**ACTIVITY:** Return the listing exactly as it appears, but strip out the images.

**MATERIAL FOR THIS EXERCISE:**
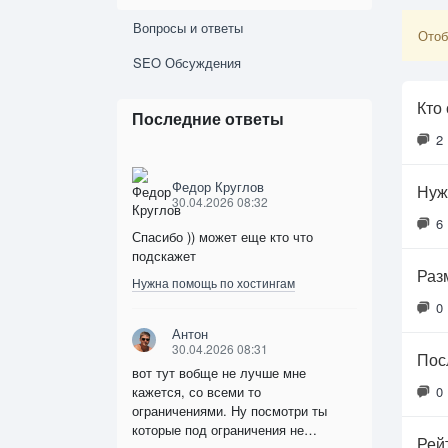
Вопросы и ответы
Отоб
SEO Обсуждения
Кто
Последние ответы
2
Федор Круглов
Нуж
30.04.2026 08:32
6
Спасибо )) может еще кто что
подскажет
Раз
Нужна помощь по хостингам
0
Антон
30.04.2026 08:31
Пос
вот тут вобще не лучше мне
кажется, со всеми то
0
ограничениями. Ну посмотри ты
которые под ограничения не…
Рей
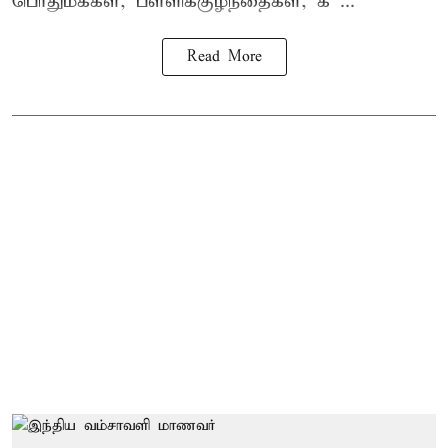
பொதுமக்கள், பள்ளிக்குழந்தைகள், க ...
Read More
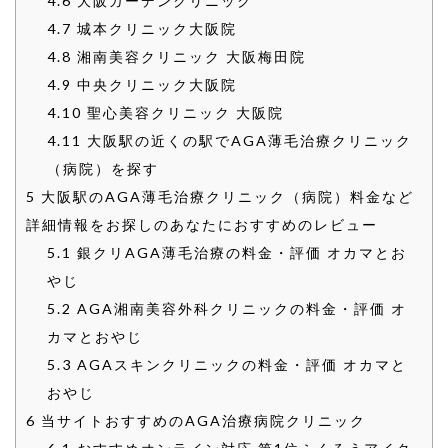
4.6
大阪ガーデンクリニック
4.7
城本クリニック大阪院
4.8
湘南美容クリニック 大阪梅田院
4.9
中央クリニック大阪院
4.10
聖心美容クリニック 大阪院
4.11
大阪駅の近くの駅でAGA薄毛治療クリニック
（病院）を探す
5
大阪駅のAGA薄毛治療クリニック（病院）料金など
詳細情報をお探しのあなたにおすすめのレビュー
5.1
銀クリAGA薄毛治療の料金・評価 オカマとお
やじ
5.2
AGA湘南美容外科クリニックの料金・評価 オ
カマとおやじ
5.3
AGAスキンクリニックの料金・評価 オカマと
おやじ
6
当サイトおすすめのAGA治療病院クリニック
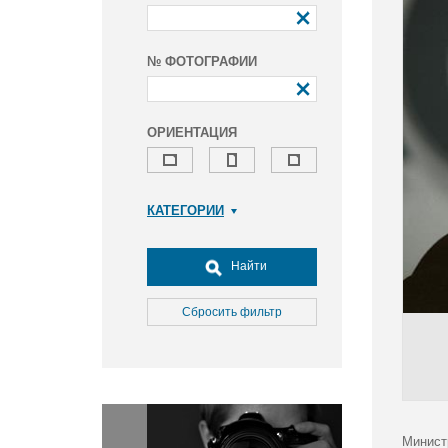
№ ФОТОГРАФИИ
ОРИЕНТАЦИЯ
КАТЕГОРИИ
Армия и ВПК
Досуг, туризм и отдых
Найти
Культура
Медицина
Сбросить фильтр
Наука
Образование
Общество
Окружающая среда
Политика
Минист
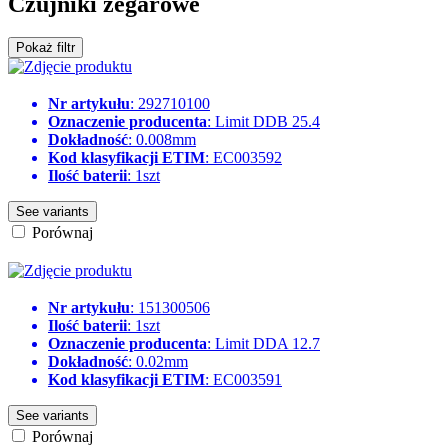
Czujniki zegarowe
Pokaż filtr
Nr artykułu
: 292710100
Oznaczenie producenta
: Limit DDB 25.4
Dokładność
: 0.008mm
Kod klasyfikacji ETIM
: EC003592
Ilość baterii
: 1szt
See variants
Porównaj
Nr artykułu
: 151300506
Ilość baterii
: 1szt
Oznaczenie producenta
: Limit DDA 12.7
Dokładność
: 0.02mm
Kod klasyfikacji ETIM
: EC003591
See variants
Porównaj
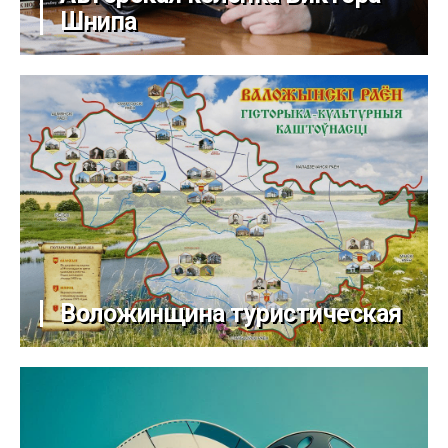
Шнипа
Воложинщина туристическая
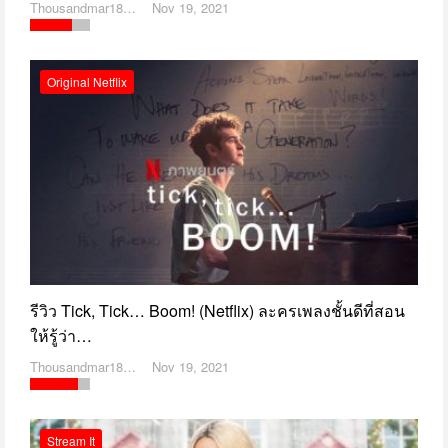
Thousandmar1869
Nov 19, 2021
Original Netflix
รีวิว Tick, Tick… Boom! (Netflix) ละครเพลงชั้นดีที่สอน
ให้รู้ว่า…
Thousandmar1869
Nov 19, 2021
Stream It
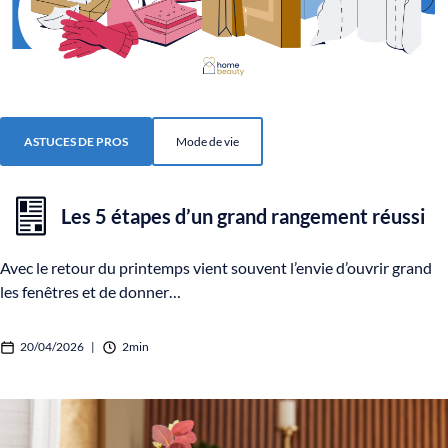
ASTUCES DE PROS
Mode de vie
Les 5 étapes d’un grand rangement réussi
Avec le retour du printemps vient souvent l’envie d’ouvrir grand
les fenêtres et de donner…
20/04/2026
|
2min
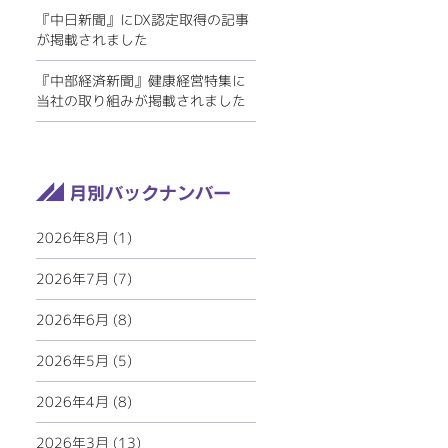
『中日新聞』にDX認定取得の記事
が掲載されました
『中部経済新聞』健康経営特集に
当社の取り組みが掲載されました
2026年8月 (1)
2026年7月 (7)
2026年6月 (8)
2026年5月 (5)
2026年4月 (8)
2026年3月 (13)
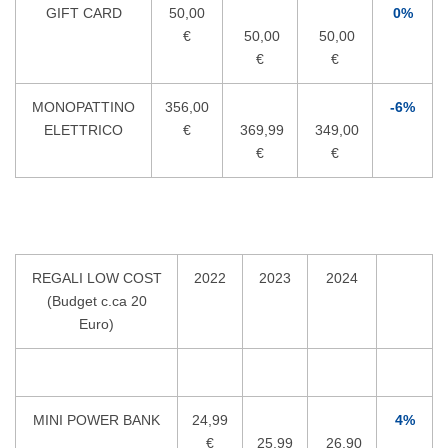
GIFT CARD
50,00
0%
€
50,00
50,00
€
€
MONOPATTINO
356,00
-6%
ELETTRICO
€
369,99
349,00
€
€
REGALI LOW COST
2022
2023
2024
(Budget c.ca 20
Euro)
MINI POWER BANK
24,99
4%
€
25,99
26,90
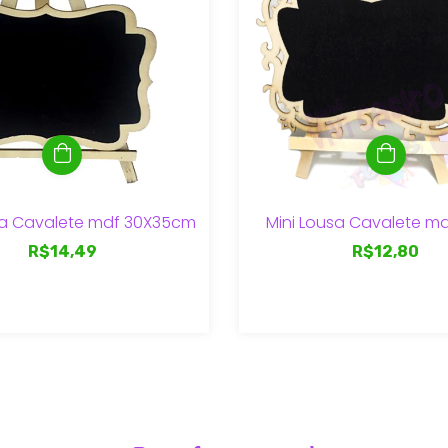
sa Cavalete mdf 30X35cm
Mini Lousa Cavalete md
R$14,49
R$12,80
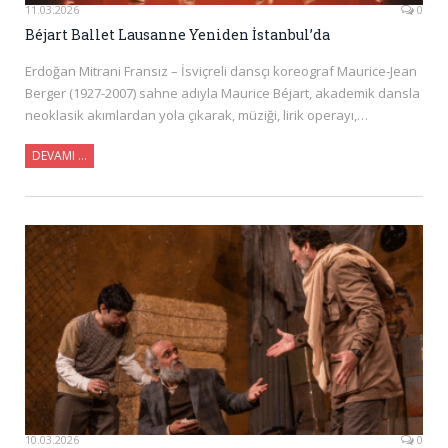
11.03.2026
0
Béjart Ballet Lausanne Yeniden İstanbul’da
Erdoğan Mitrani Fransız – İsviçreli dansçı koreograf Maurice-Jean
Berger (1927-2007) sahne adıyla Maurice Béjart, akademik dansla
neoklasik akımlardan yola çıkarak, müziği, lirik operayı,…
DEVAMI …
10.03.2026
0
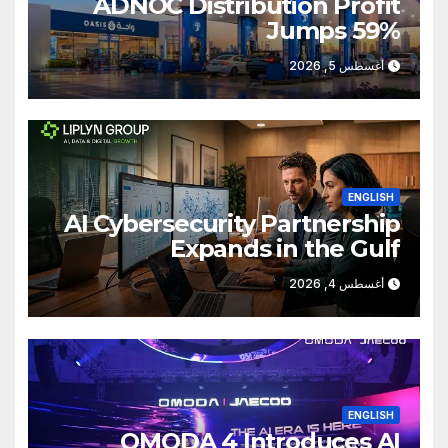
ADNOC Distribution Profit
Jumps 59%
أغسطس 5, 2026
ENGLISH
AI Cybersecurity Partnership
Expands in the Gulf
أغسطس 4, 2026
ENGLISH
OMODA 4 Introduces AI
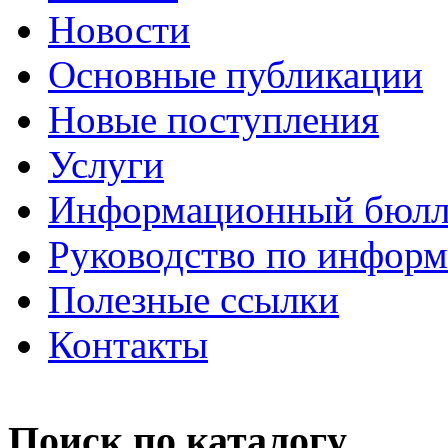
Новости
Основные публикации
Новые поступления
Услуги
Информационный бюлл
Руководство по инфор
Полезные ссылки
Контакты
Поиск по каталогу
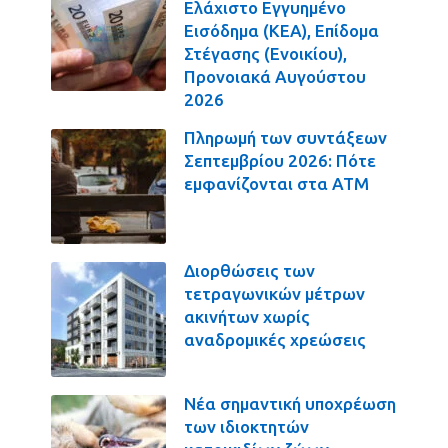
Ελάχιστο Εγγυημένο
Εισόδημα (ΚΕΑ), Επίδομα
Στέγασης (Ενοικίου),
Προνοιακά Αυγούστου
2026
Πληρωμή των συντάξεων
Σεπτεμβρίου 2026: Πότε
εμφανίζονται στα ΑΤΜ
Διορθώσεις των
τετραγωνικών μέτρων
ακινήτων χωρίς
αναδρομικές χρεώσεις
Νέα σημαντική υποχρέωση
των ιδιοκτητών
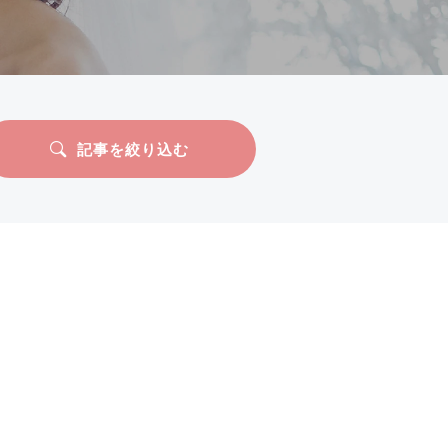
記事を絞り込む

**RESPONSE TO THIS EXERCISE:**
Вопросы и ответы
Отоб
SEO Обсуждения
Кто
Последние ответы
2
Федор Круглов
Нуж
30.04.2026 08:32
6
Спасибо )) может еще кто что
подскажет
Раз
Нужна помощь по хостингам
0
Антон
30.04.2026 08:31
Пос
вот тут вобще не лучше мне
кажется, со всеми то
0
ограничениями. Ну посмотри ты
которые под ограничения не…
Рей
பொதுமக்கள், பள்ளிக்குழந்தைகள், க ...
Read More
4.6
大阪ガーデンクリニック
4.7
城本クリニック大阪院
4.8
湘南美容クリニック 大阪梅田院
4.9
中央クリニック大阪院
4.10
聖心美容クリニック 大阪院
4.11
大阪駅の近くの駅でAGA薄毛治療クリニック
（病院）を探す
5
大阪駅のAGA薄毛治療クリニック（病院）料金など
詳細情報をお探しのあなたにおすすめのレビュー
5.1
銀クリAGA薄毛治療の料金・評価 オカマとお
やじ
5.2
AGA湘南美容外科クリニックの料金・評価 オ
カマとおやじ
5.3
AGAスキンクリニックの料金・評価 オカマと
おやじ
6
当サイトおすすめのAGA治療病院クリニック
№ ФОТОГРАФИИ
ОРИЕНТАЦИЯ
КАТЕГОРИИ
Армия и ВПК
Досуг, туризм и отдых
Найти
Культура
Медицина
Сбросить фильтр
Наука
Образование
Общество
Окружающая среда
Политика
Минист
Czujniki zegarowe
Pokaż filtr
Nr artykułu
: 292710100
Oznaczenie producenta
: Limit DDB 25.4
Dokładność
: 0.008mm
Kod klasyfikacji ETIM
: EC003592
Ilość baterii
: 1szt
See variants
Porównaj
Nr artykułu
: 151300506
Ilość baterii
: 1szt
Oznaczenie producenta
: Limit DDA 12.7
Dokładność
: 0.02mm
Kod klasyfikacji ETIM
: EC003591
See variants
Porównaj
Шнипа
Воложинщина туристическая
Thousandmar1869
Nov 19, 2021
Original Netflix
รีวิว Tick, Tick… Boom! (Netflix) ละครเพลงชั้นดีที่สอน
ให้รู้ว่า…
Thousandmar1869
Nov 19, 2021
Stream It
ASTUCES DE PROS
Mode de vie
Les 5 étapes d’un grand rangement réussi
Avec le retour du printemps vient souvent l’envie d’ouvrir grand
les fenêtres et de donner…
20/04/2026
|
2min
『中日新聞』にDX認定取得の記事
が掲載されました
『中部経済新聞』健康経営特集に
当社の取り組みが掲載されました
2026年8月 (1)
2026年7月 (7)
2026年6月 (8)
2026年5月 (5)
2026年4月 (8)
2026年3月 (13)
GIFT CARD
50,00
0%
€
50,00
50,00
€
€
MONOPATTINO
356,00
-6%
ELETTRICO
€
369,99
349,00
€
€
REGALI LOW COST
2022
2023
2024
(Budget c.ca 20
Euro)
MINI POWER BANK
24,99
4%
€
25,99
26,90
sa Cavalete mdf 30X35cm
Mini Lousa Cavalete md
R$14,49
R$12,80
11.03.2026
0
Béjart Ballet Lausanne Yeniden İstanbul’da
Erdoğan Mitrani Fransız – İsviçreli dansçı koreograf Maurice-Jean
Berger (1927-2007) sahne adıyla Maurice Béjart, akademik dansla
neoklasik akımlardan yola çıkarak, müziği, lirik operayı,…
DEVAMI …
10.03.2026
0
ADNOC Distribution Profit
Jumps 59%
أغسطس 5, 2026
ENGLISH
AI Cybersecurity Partnership
Expands in the Gulf
أغسطس 4, 2026
ENGLISH
OMODA 4 Introduces AI
Новости
Основные публикации
Новые поступления
Услуги
Информационный бюлл
Руководство по инфор
Полезные ссылки
Контакты
Поиск по каталогу
Ελάχιστο Εγγυημένο
Εισόδημα (ΚΕΑ), Επίδομα
Στέγασης (Ενοικίου),
Προνοιακά Αυγούστου
2026
Πληρωμή των συντάξεων
Σεπτεμβρίου 2026: Πότε
εμφανίζονται στα ΑΤΜ
Διορθώσεις των
τετραγωνικών μέτρων
ακινήτων χωρίς
αναδρομικές χρεώσεις
Νέα σημαντική υποχρέωση
των ιδιοκτητών
記事を絞り込む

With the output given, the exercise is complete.